Charles Cooke is right to point out how little responsibility if any President Obama is willing to assume when he blames the government for a lot of what has gone wrong with Obamacare (at least he has moved on somewhat from blaming the Republicans for everything all of the time). Charles is also right to highlight the utter inconsistency of blaming the government while failing to offer serious options to reform it, and if anything constantly pushing for massive expansions of government.
Now, I will say that I agree with the president about his claim about the government. As I have said before (including during a testimony before Congress on Wednesday), the day-to-day problems related to the Affordable Care Act’s rollout are only the most recent and visible signs of the fundamental flaws that plague government intervention, in general. And while it is tempting to blame the current administration for the disastrous rollout of the ACA, the deeper truth is that any administration attempting to impose such a major government expansion or attempting to tell people what they can and cannot do and what they should buy or not buy, would have fumbled this. Obviously, there is no denying that it takes some delusions of grandeur to assume that while others have failed you will succeed. (A serious look at what’s happening in Massachusetts is a good place to start.)
These types of problems are not specific to government intervention in health care. And the economic field of inquiry known as public choice explains why. The government failures we observe in the real world have been described in the academic work of public-choice economists such as Nobel laureates James Buchanan, George Stigler, Vernon Smith, and others. These economists have shown why, despite good intentions and nearly unlimited resources, government top-down solutions are not only unlikely to identify and solve problems, but often make problems worse.

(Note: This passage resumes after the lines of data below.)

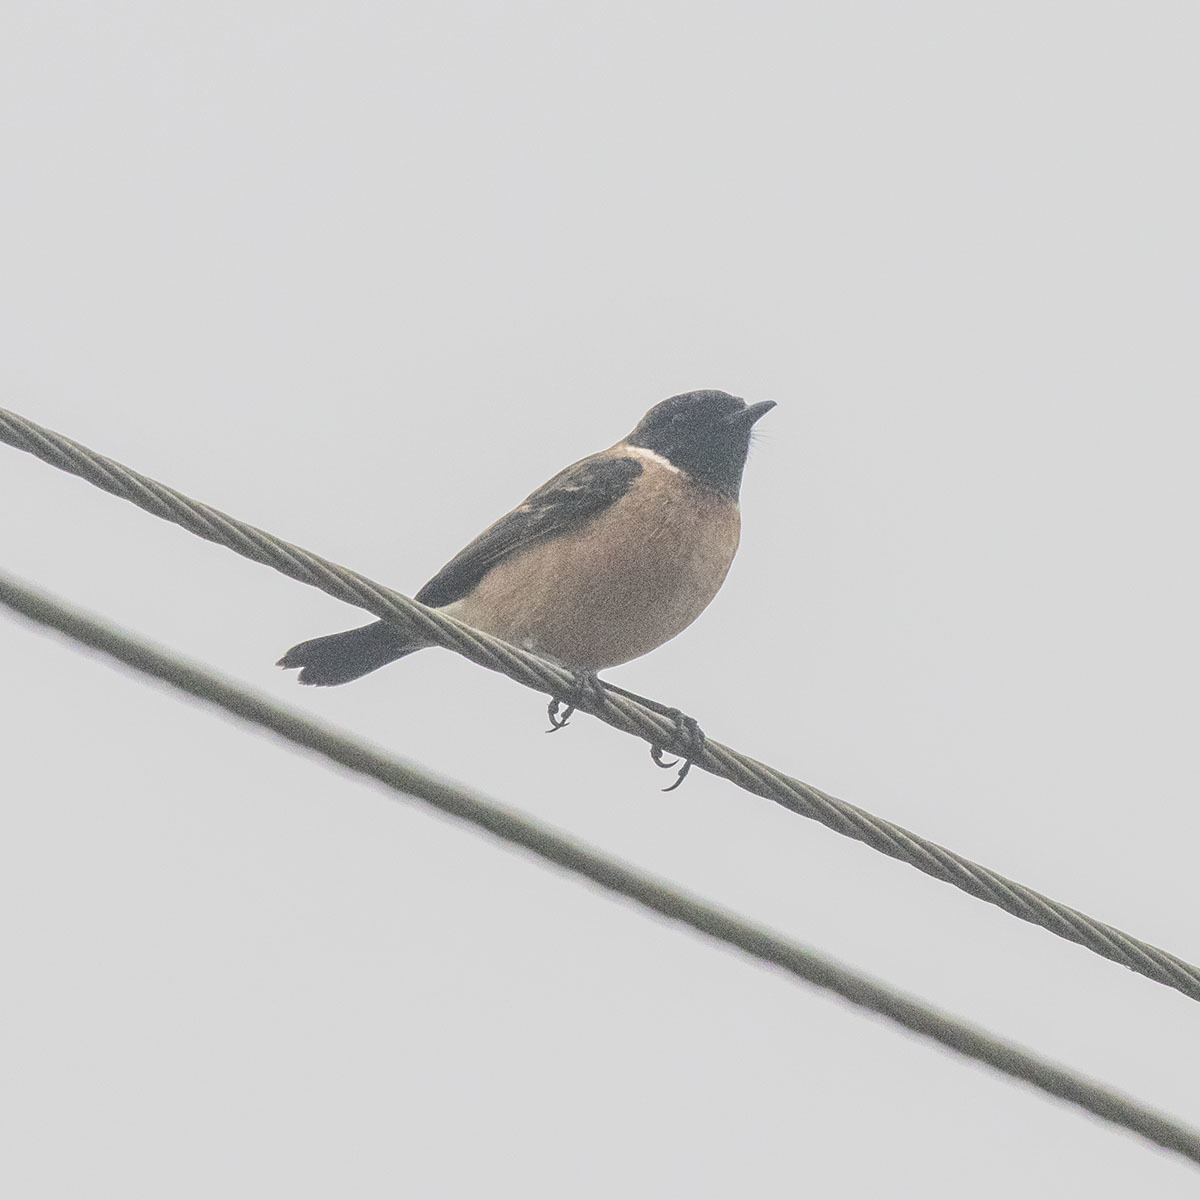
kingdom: Animalia
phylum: Chordata
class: Aves
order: Passeriformes
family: Muscicapidae
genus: Saxicola
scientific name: Saxicola maurus
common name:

In the case of the health-care law, for instance, Democrats claimed that they wanted to provide everyone with insurance coverage but they passed a law that will still leave some 30 million Americans without insurance (according to CBO) and in the process has made insurance premiums and out-of-pocket expenses (among other things) more expensive for many Americans who were actually happy with their previous coverage.
What I also find rather strange is that Democrats spend a lot of time talking about the merits of expanding coverage, but they do not spend much time thinking about how expanding coverage has an impact on health outcomes, especially for the million people they are trying to push into the ghetto of health care: Medicaid.
If Obama is serious about his statement that government can be a problem, and if he were to take seriously the six decades of scientific research into government decision-making that we have available to us at this point, he should conclude that the sensible solution is simply to leave some activities outside the purview of government, not expand it.